▸ Selected passage
□ □ □

Wednesday, November 25, 2009

Anatomy of a Family Portrait


When Mrs. Bootleg and I jumped the broom in 2002, we hired someone to shoot the obligatory wedding video. The resultant DVD was off-the-charts on the unintentional comedy scale. Ten minutes into the ceremony, I was glistening like this guy.

The DVD actually includes a "bonus features" section that plays a slideshow of That Bootleg Couple "through the years". Mrs. Bootleg's photo montage runs about three times as long as mine. As near as I can tell, my parents stopped taking pictures of me as soon as I ceased being "cute".

For the record, I'm talking about the kind of "cute" that begins when one's fresh from the womb and runs through early elementary school. Right around my eighth birthday, all photographic evidence of my adolescence comes to a screeching halt. As someone who built a lightly-read blog around self-deprecation, this hurts my heart more than you could know.

My lack of Kodak moments means that the morbidly obese, pre-teen version of me is lost to history. Ditto for my corduroy nut-hugging '80s shorts, my ill-advised high-top fade and an especially embarrassing stretch when 80% of my wardrobe was purple.

My son Jalen will not have this problem.

In his 5 ½ years on earth, he's been photographed 50 million times. If the time/date stamp on our digital camera was accurate, in the 48 hours after his birth, we took 112 pictures of the boy – most from behind the restrictive confines of the neo-natal intensive care unit. Who takes that many shots of anyone from behind the equivalent of bulletproof gas station attendant glass?

Anyways, one of the many, many unwritten rules of parenthood is that a new baby makes family portraits mandatory. And, despite my enormous forehead and sunken, emaciated face, I'm OK with this. The camera does love my mug (and, to a lesser extent, Mrs. Bootleg's and the boy's, too).

□ □ □

▸ Brief 1
In the blog post, condense the paragraph beginning "My lack of Kodak moments" into a short bulleted list that keeps its main facts.
▸ Brief 2
According to the blog post, how many pictures were taken of the boy in the 48 hours after his birth?
▸ Brief 3
Reproduce the passage of the blog post from "My son Jalen" up to and including "station attendant glass?", switching "digital camera" to "video camera".

▸ Raw data

□ □ □

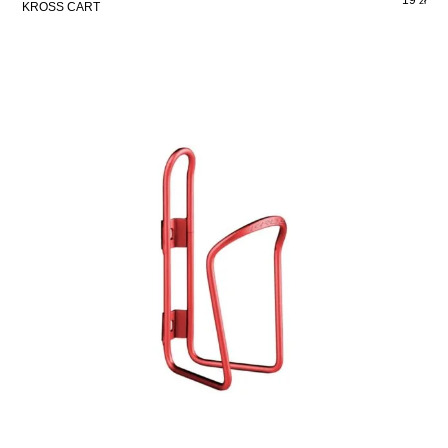
zł
KROSS CART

□ □ □

▸ Answer section 1
Because of the lack of photographs, the following are lost to history:
- the morbidly obese, pre-teen version of the writer
- corduroy nut-hugging '80s shorts
- an ill-advised high-top fade
- an especially embarrassing stretch when 80% of the writer's wardrobe was purple

▸ Answer section 2
112 pictures.

▸ Answer section 3
My son Jalen will not have this problem.

In his 5 ½ years on earth, he's been photographed 50 million times. If the time/date stamp on our video camera was accurate, in the 48 hours after his birth, we took 112 pictures of the boy – most from behind the restrictive confines of the neo-natal intensive care unit. Who takes that many shots of anyone from behind the equivalent of bulletproof gas station attendant glass?